PROBLEM TO SOLVE -
Using the listing below, keep only the lines with the word "AMAR" and copy them.

DATA SUPPLIED -
-- Opening Marker --
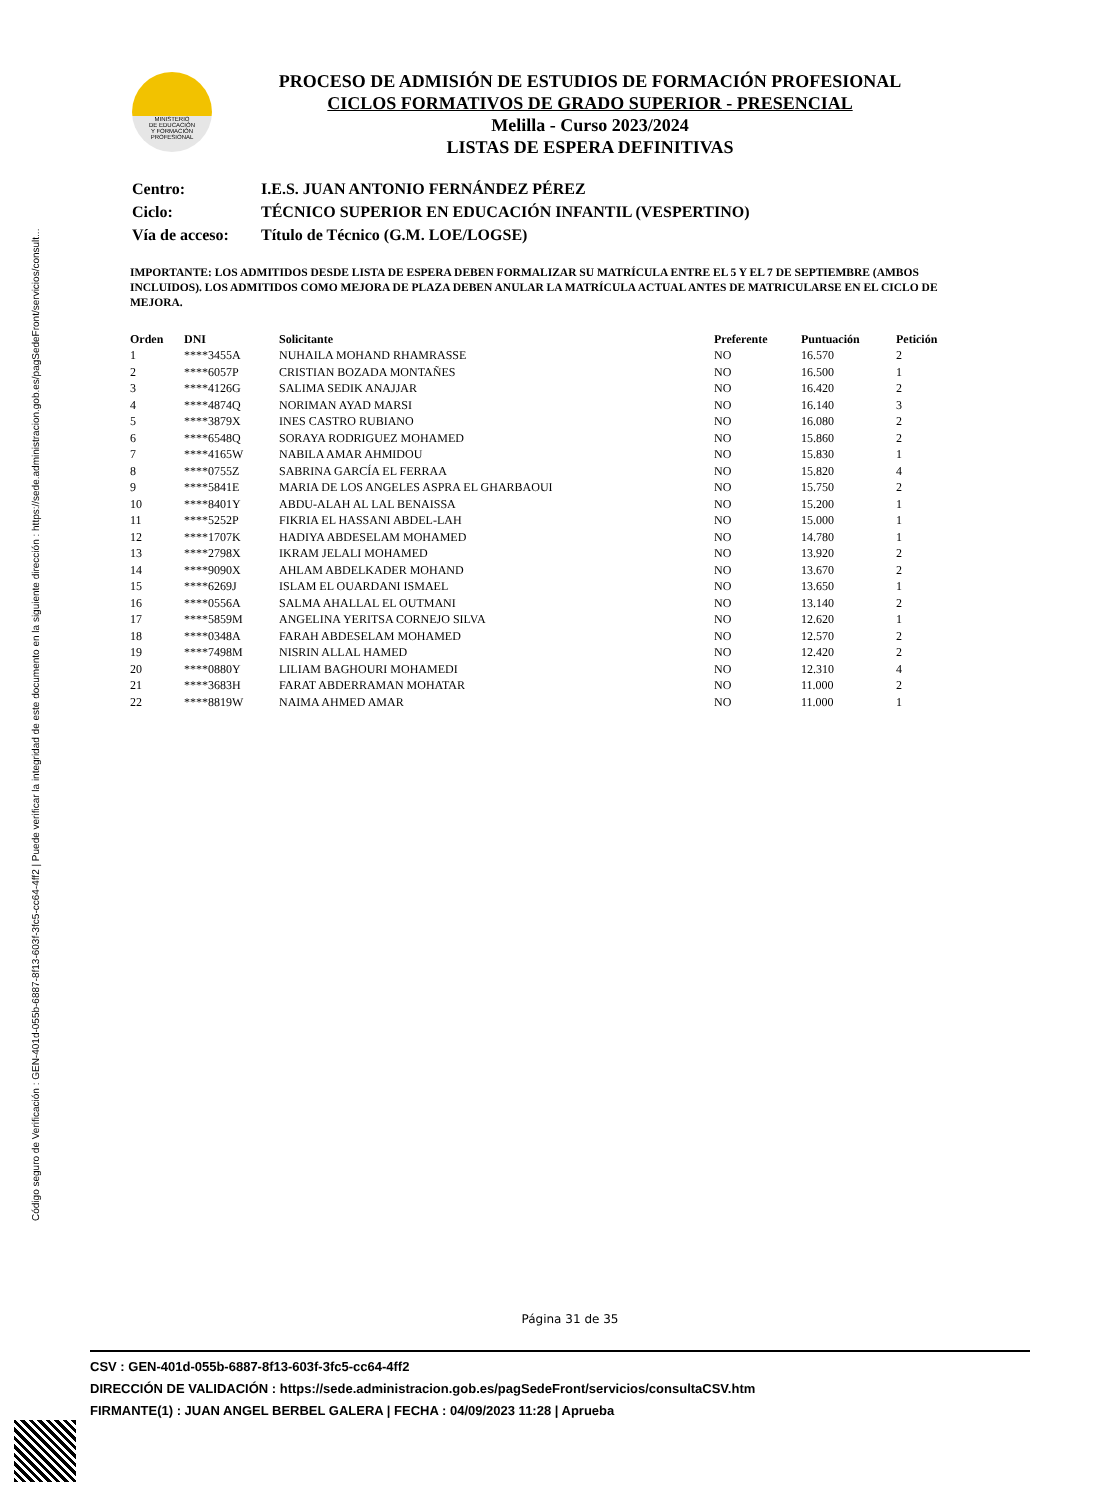Código seguro de Verificación : GEN-401d-055b-6887-8f13-603f-3fc5-cc64-4ff2 | Puede verificar la integridad de este documento en la siguiente dirección : https://sede.administracion.gob.es/pagSedeFront/servicios/consult...
MINISTERIO
DE EDUCACIÓN
Y FORMACIÓN
PROFESIONAL
PROCESO DE ADMISIÓN DE ESTUDIOS DE FORMACIÓN PROFESIONAL
CICLOS FORMATIVOS DE GRADO SUPERIOR - PRESENCIAL
Melilla - Curso 2023/2024
LISTAS DE ESPERA DEFINITIVAS
| Centro: | I.E.S. JUAN ANTONIO FERNÁNDEZ PÉREZ |
| Ciclo: | TÉCNICO SUPERIOR EN EDUCACIÓN INFANTIL (VESPERTINO) |
| Vía de acceso: | Título de Técnico (G.M. LOE/LOGSE) |
IMPORTANTE: LOS ADMITIDOS DESDE LISTA DE ESPERA DEBEN FORMALIZAR SU MATRÍCULA ENTRE EL 5 Y EL 7 DE SEPTIEMBRE (AMBOS INCLUIDOS). LOS ADMITIDOS COMO MEJORA DE PLAZA DEBEN ANULAR LA MATRÍCULA ACTUAL ANTES DE MATRICULARSE EN EL CICLO DE MEJORA.
| Orden | DNI | Solicitante | Preferente | Puntuación | Petición |
| --- | --- | --- | --- | --- | --- |
| 1 | ****3455A | NUHAILA MOHAND RHAMRASSE | NO | 16.570 | 2 |
| 2 | ****6057P | CRISTIAN BOZADA MONTAÑES | NO | 16.500 | 1 |
| 3 | ****4126G | SALIMA SEDIK ANAJJAR | NO | 16.420 | 2 |
| 4 | ****4874Q | NORIMAN AYAD MARSI | NO | 16.140 | 3 |
| 5 | ****3879X | INES CASTRO RUBIANO | NO | 16.080 | 2 |
| 6 | ****6548Q | SORAYA RODRIGUEZ MOHAMED | NO | 15.860 | 2 |
| 7 | ****4165W | NABILA AMAR AHMIDOU | NO | 15.830 | 1 |
| 8 | ****0755Z | SABRINA GARCÍA EL FERRAA | NO | 15.820 | 4 |
| 9 | ****5841E | MARIA DE LOS ANGELES ASPRA EL GHARBAOUI | NO | 15.750 | 2 |
| 10 | ****8401Y | ABDU-ALAH AL LAL BENAISSA | NO | 15.200 | 1 |
| 11 | ****5252P | FIKRIA EL HASSANI ABDEL-LAH | NO | 15.000 | 1 |
| 12 | ****1707K | HADIYA ABDESELAM MOHAMED | NO | 14.780 | 1 |
| 13 | ****2798X | IKRAM JELALI MOHAMED | NO | 13.920 | 2 |
| 14 | ****9090X | AHLAM ABDELKADER MOHAND | NO | 13.670 | 2 |
| 15 | ****6269J | ISLAM EL OUARDANI ISMAEL | NO | 13.650 | 1 |
| 16 | ****0556A | SALMA AHALLAL EL OUTMANI | NO | 13.140 | 2 |
| 17 | ****5859M | ANGELINA YERITSA CORNEJO SILVA | NO | 12.620 | 1 |
| 18 | ****0348A | FARAH ABDESELAM MOHAMED | NO | 12.570 | 2 |
| 19 | ****7498M | NISRIN ALLAL HAMED | NO | 12.420 | 2 |
| 20 | ****0880Y | LILIAM BAGHOURI MOHAMEDI | NO | 12.310 | 4 |
| 21 | ****3683H | FARAT ABDERRAMAN MOHATAR | NO | 11.000 | 2 |
| 22 | ****8819W | NAIMA AHMED AMAR | NO | 11.000 | 1 |
Página 31 de 35
CSV : GEN-401d-055b-6887-8f13-603f-3fc5-cc64-4ff2
DIRECCIÓN DE VALIDACIÓN : https://sede.administracion.gob.es/pagSedeFront/servicios/consultaCSV.htm
FIRMANTE(1) : JUAN ANGEL BERBEL GALERA | FECHA : 04/09/2023 11:28 | Aprueba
-- Closing Marker --
OUTPUT FOR THIS EXERCISE -
| 7 | ****4165W | NABILA AMAR AHMIDOU | NO | 15.830 | 1 |
| 22 | ****8819W | NAIMA AHMED AMAR | NO | 11.000 | 1 |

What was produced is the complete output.